_What you have to do:_ A word-for-word copy of the data, with no images, is the required answer.

(Saved entries)
------------------------------------
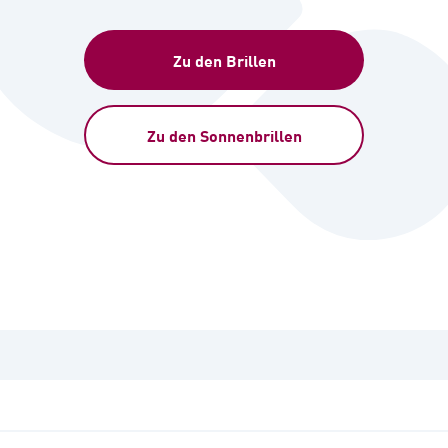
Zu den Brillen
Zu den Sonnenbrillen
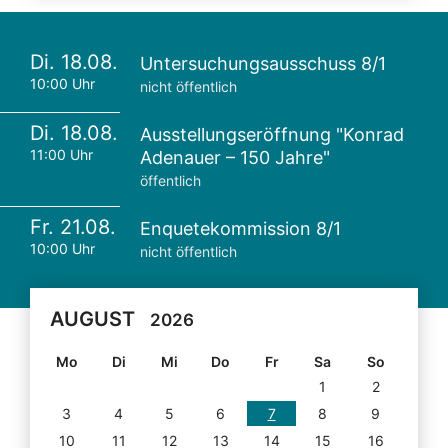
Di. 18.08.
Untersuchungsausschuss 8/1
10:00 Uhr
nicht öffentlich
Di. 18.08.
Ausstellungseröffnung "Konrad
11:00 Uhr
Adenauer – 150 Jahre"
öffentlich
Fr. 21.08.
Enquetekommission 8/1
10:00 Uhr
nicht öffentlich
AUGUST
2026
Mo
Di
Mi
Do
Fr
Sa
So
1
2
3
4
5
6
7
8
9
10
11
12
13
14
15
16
------------------------------------
_Answer box:_
Zu den Brillen
Zu den Sonnenbrillen
Di. 18.08.
Untersuchungsausschuss 8/1
10:00 Uhr
nicht öffentlich
Di. 18.08.
Ausstellungseröffnung "Konrad
11:00 Uhr
Adenauer – 150 Jahre"
öffentlich
Fr. 21.08.
Enquetekommission 8/1
10:00 Uhr
nicht öffentlich
AUGUST
2026
Mo
Di
Mi
Do
Fr
Sa
So
1
2
3
4
5
6
7
8
9
10
11
12
13
14
15
16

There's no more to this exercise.